[Stored data entries]
┌──

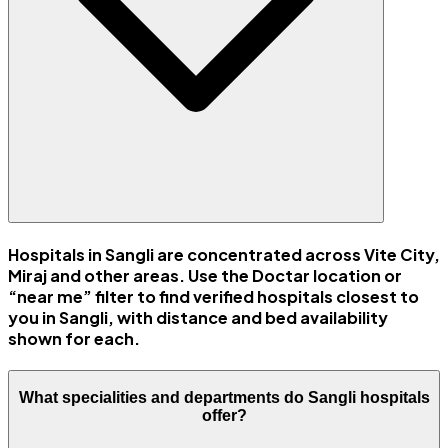
Hospitals in Sangli are concentrated across Vite City,
Miraj and other areas. Use the Doctar location or
“near me” filter to find verified hospitals closest to
you in Sangli, with distance and bed availability
shown for each.
What specialities and departments do Sangli hospitals
offer?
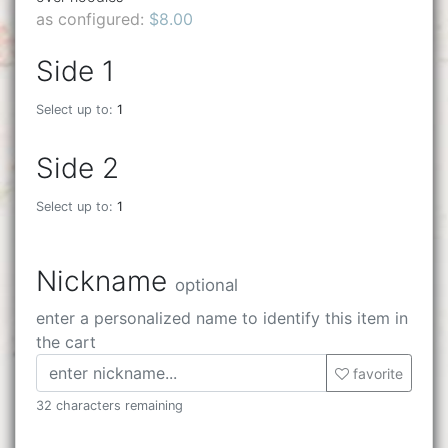
as configured:
$8.00
Side 1
Select up to:
1
Side 2
Select up to:
1
Nickname
optional
enter a personalized name to identify this item in
the cart
favorite
32 characters remaining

└──

> PROBLEM DESCRIPTION
Could you output the text read from every record above verbatim, leaving the pictures out?

> RESULT BELOW
Hospitals in Sangli are concentrated across Vite City,
Miraj and other areas. Use the Doctar location or
“near me” filter to find verified hospitals closest to
you in Sangli, with distance and bed availability
shown for each.
What specialities and departments do Sangli hospitals
offer?
as configured:
$8.00
Side 1
Select up to:
1
Side 2
Select up to:
1
Nickname
optional
enter a personalized name to identify this item in
the cart
favorite
32 characters remaining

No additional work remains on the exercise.